Supplied information:
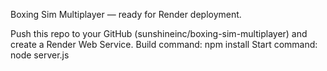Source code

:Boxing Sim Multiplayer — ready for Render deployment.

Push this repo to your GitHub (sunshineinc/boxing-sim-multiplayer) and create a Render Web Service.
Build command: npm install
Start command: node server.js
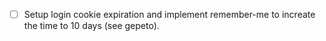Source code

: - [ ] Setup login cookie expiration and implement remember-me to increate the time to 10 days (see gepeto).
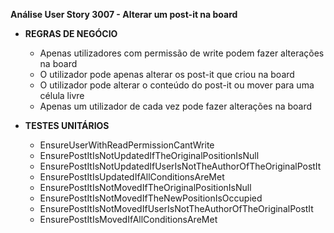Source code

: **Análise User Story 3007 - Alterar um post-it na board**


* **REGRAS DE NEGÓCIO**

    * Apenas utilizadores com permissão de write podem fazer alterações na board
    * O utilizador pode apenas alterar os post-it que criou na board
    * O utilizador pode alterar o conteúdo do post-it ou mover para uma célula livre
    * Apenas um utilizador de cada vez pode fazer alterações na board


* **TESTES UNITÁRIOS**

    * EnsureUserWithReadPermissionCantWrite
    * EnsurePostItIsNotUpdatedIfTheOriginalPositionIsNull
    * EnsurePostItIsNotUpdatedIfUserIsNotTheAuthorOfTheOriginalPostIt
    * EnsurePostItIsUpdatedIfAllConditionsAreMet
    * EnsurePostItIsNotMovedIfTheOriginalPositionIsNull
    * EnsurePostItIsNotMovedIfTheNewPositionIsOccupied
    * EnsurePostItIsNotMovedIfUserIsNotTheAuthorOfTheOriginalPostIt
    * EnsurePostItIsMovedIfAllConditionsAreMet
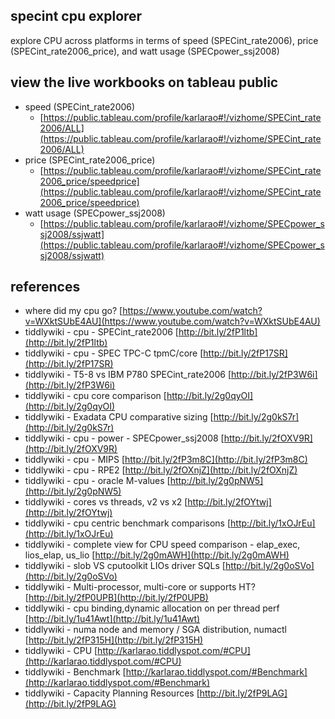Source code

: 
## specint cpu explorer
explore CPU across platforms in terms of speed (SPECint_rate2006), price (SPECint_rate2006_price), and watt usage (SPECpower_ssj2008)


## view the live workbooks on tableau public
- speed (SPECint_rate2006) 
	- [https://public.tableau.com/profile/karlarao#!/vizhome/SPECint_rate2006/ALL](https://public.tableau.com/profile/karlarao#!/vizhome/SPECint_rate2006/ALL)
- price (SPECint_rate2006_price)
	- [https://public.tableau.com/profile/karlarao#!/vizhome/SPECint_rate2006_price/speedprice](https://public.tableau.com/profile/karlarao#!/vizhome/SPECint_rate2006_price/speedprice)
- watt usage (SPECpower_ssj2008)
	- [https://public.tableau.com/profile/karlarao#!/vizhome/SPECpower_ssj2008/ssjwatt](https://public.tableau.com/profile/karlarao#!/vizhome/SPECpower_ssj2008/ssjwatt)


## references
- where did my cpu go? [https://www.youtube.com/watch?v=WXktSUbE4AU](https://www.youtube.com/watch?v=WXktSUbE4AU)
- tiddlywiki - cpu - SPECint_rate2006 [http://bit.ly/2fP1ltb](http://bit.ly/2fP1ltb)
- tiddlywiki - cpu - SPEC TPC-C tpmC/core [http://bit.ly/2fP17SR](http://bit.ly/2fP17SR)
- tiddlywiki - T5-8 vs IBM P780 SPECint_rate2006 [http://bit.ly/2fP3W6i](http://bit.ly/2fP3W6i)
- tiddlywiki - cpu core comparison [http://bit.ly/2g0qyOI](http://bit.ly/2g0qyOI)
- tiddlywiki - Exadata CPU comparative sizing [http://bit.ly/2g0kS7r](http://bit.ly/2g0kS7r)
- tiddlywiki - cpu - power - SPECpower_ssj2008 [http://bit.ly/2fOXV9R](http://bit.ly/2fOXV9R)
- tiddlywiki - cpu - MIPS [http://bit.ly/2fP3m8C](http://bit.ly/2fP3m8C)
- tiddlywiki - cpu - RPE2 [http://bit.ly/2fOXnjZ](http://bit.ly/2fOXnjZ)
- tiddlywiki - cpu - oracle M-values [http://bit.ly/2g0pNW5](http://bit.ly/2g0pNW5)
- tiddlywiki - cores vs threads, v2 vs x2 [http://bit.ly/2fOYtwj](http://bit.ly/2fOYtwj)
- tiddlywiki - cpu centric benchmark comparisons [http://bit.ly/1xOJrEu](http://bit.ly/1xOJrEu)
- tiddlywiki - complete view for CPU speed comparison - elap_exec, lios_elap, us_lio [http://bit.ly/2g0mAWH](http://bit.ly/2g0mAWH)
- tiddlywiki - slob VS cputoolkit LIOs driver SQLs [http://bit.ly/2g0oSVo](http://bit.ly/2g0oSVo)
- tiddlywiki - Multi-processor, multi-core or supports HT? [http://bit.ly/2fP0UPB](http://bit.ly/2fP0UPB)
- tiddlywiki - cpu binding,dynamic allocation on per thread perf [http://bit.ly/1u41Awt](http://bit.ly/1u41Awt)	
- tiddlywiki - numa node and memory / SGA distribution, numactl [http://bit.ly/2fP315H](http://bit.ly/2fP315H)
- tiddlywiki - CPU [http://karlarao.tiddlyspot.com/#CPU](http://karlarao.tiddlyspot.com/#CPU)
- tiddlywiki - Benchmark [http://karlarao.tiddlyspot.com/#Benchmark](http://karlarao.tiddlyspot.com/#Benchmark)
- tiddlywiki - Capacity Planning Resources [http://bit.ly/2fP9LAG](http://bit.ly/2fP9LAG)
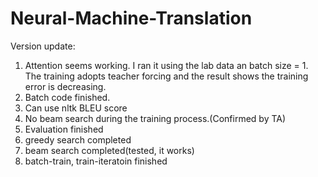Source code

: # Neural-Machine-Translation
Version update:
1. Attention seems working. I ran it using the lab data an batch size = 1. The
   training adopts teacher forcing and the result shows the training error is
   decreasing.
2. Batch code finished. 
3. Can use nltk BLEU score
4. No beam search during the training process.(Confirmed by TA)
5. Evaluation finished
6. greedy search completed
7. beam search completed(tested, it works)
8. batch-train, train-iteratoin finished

What you are asked to do: Find how many lines in the listing contain the word "profile" and give that count alone.

Result: 3